Achter de binnenste muur liep de grond sterk af. De gebouwen werden aanzienlijk ouder, verweerde grijze blokken die elkaar verdrongen, gesloten deuren waarop de tekens prijkten van lang-vergane beschavingen. In gedeeltes waar markt gehouden werd, stonden vrouwen achter stalletjes de waren van hun echtgenoten aan te prijzen, eten en drinken, kleding, bont en gereedschappen. In de werkplaatsen achter hen klonk het gekletter van ijzer, het gesnor van pottenbakkersschijven en het geklik van met pedalen bediende weefgetouwen. Maar de winkels zelf waren niet voor het publiek zichtbaar, uit angst dat een demon of een boosaardige tovenaar er een mogelijkheid voor een ongeval zou vinden.

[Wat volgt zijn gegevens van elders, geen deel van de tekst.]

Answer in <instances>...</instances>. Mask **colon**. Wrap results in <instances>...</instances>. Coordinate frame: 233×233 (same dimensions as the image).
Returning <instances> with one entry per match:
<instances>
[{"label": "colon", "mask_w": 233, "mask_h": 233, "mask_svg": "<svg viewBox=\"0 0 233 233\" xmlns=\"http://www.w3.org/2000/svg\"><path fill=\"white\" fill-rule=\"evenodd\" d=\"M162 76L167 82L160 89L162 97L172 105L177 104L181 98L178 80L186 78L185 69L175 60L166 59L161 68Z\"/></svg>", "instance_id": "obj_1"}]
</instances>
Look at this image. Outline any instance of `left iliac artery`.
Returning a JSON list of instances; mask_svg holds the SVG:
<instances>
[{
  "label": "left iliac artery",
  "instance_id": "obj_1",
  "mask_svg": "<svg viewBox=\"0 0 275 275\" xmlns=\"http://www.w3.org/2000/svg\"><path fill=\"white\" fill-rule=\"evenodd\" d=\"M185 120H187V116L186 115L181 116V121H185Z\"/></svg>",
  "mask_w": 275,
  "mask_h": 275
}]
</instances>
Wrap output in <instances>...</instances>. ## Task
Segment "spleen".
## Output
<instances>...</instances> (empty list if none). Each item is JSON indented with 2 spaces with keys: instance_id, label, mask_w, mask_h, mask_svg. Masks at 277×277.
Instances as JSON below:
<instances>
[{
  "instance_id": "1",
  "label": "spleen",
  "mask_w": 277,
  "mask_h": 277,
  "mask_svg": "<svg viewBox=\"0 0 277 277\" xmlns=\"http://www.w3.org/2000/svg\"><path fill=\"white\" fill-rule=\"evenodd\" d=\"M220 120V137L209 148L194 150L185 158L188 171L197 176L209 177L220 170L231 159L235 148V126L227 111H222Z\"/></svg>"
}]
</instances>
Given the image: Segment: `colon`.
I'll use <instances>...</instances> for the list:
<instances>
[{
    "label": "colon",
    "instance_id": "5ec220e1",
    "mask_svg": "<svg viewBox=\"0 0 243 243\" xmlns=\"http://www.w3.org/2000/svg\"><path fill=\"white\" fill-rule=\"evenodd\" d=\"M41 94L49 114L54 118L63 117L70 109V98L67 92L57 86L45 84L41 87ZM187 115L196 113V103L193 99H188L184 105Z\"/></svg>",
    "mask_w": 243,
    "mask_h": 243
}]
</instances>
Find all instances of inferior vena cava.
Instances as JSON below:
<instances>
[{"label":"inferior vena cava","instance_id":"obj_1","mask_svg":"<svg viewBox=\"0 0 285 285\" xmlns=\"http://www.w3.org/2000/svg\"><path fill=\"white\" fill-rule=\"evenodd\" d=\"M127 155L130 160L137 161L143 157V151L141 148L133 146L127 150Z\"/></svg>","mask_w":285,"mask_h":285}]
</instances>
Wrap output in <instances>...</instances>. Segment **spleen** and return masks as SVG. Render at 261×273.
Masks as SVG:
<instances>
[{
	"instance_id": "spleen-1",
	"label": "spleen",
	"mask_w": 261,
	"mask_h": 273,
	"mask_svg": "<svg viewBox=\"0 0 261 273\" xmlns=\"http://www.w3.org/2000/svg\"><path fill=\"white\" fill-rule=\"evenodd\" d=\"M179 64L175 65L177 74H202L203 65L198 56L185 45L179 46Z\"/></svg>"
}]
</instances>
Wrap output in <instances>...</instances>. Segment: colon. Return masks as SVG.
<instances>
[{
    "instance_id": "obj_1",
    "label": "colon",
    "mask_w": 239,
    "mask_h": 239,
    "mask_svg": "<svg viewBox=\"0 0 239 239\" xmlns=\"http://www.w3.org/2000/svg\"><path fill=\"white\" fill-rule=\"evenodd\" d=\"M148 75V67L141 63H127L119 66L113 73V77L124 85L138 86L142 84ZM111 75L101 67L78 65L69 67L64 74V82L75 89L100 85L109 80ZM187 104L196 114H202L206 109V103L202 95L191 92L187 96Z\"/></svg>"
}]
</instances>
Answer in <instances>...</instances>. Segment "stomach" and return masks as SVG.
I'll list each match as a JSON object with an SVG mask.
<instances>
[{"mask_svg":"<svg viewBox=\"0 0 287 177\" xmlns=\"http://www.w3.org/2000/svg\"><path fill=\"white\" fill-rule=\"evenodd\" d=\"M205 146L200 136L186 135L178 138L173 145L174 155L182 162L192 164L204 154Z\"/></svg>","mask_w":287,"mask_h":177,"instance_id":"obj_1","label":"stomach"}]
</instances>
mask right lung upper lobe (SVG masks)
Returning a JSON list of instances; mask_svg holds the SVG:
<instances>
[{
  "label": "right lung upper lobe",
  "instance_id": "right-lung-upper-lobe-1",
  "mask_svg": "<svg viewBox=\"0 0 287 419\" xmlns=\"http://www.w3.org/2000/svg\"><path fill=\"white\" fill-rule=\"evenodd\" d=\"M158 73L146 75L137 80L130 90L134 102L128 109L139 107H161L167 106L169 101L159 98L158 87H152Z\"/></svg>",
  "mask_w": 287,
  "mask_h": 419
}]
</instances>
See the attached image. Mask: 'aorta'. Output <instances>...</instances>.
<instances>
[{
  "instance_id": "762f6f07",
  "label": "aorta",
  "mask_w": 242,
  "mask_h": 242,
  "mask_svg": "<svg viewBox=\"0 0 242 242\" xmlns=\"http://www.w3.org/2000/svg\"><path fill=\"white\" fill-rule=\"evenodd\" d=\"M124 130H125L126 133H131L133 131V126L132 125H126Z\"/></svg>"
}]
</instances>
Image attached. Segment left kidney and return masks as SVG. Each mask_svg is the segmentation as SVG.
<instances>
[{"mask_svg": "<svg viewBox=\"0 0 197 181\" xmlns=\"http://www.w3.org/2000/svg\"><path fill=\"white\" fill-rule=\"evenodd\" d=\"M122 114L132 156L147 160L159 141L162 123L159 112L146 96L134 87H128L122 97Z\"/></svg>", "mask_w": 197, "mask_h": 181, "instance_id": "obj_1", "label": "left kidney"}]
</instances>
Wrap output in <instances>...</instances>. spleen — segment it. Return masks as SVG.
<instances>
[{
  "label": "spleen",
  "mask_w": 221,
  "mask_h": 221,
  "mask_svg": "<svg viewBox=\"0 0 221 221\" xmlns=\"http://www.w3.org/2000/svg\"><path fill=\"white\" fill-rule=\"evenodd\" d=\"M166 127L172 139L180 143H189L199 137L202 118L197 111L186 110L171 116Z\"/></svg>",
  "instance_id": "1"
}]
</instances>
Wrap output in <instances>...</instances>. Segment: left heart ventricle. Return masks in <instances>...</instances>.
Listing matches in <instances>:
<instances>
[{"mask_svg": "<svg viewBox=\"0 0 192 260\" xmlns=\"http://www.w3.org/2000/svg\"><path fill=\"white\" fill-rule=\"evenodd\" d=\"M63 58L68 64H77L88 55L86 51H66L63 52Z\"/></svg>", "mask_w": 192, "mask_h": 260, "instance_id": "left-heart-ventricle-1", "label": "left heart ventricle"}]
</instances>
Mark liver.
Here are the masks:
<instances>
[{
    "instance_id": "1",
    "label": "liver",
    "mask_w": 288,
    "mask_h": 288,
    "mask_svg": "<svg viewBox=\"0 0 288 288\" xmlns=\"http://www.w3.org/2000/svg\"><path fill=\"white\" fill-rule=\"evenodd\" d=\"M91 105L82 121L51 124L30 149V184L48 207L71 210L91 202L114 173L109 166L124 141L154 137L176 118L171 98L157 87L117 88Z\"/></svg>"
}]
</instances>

Het verkeer was fel, rauw en agressief bij het zich een weg banen'door de smalle zanderige straatjes. Boerenkarren, getrokken door een span karikuts, beladen met produkten uit de Chakora, kraakten langs bijna-naakte dragers met zware lasten op hun kaalgeschoren hoofden, maar moesten achterblijven bij trotse karavaanbegeleiders van de Shekheji Broederschap. Een platte wagen werd door niemand minder dan een aantal Tiruts bewaakt, want er werden stengels op vervoerd, die gespleten en aan elkaar gelijmd waren om als timmerhout dienst te doen, en dat was kostbaarder dan brons. Onhandig nu ze hier moesten lopen in plaats van springen, droeg een dozijn zandaras leden van de Lachnakon Broederschap die waren gekomen om huiden te ruilen tegen goederen uit de stad; de woestijnbewoners hielden hun lansen stevig vast en loerden waakzaam vanachter hun sluiers. Geluid golfde om hen heen, ruw Ikranankaans gebabbel, gerommel, gekreun, voetstappen, gerinkel, en stof en rook werden met duizend scherpe geuren vermengd.
Niemand liep Adzel in de weg. Enkelen trachtten zelfs recht tegen de dichtstbijzijnde muur op te klimmen. Een honderdtal besnavelde gezichten gaapte hem vol vrees aan vanaf de rand van elk plat dak. Padrick hield een staf omhoog met de Deodakh vlag en er was natuurlijk wel enig gerucht omtrent de vreemdelingen helemaal tot hier doorgedrongen. Maar de 'gewone man' in Katandara leek er niet erg gerust op.
"Waarom maakt die figuur daarginds, in die bruine pij, tekens tegen ons uit gindse steeg vandaan?" vroeg Adzel.
"Hij is een tovenaar. Hij neemt je vloek weg van deze buurt. Of tenminste, dat hoopt hij." Padrick was moeilijk te verstaan boven het stemmengeroes dat aanzwol tot een collectief gekrijs.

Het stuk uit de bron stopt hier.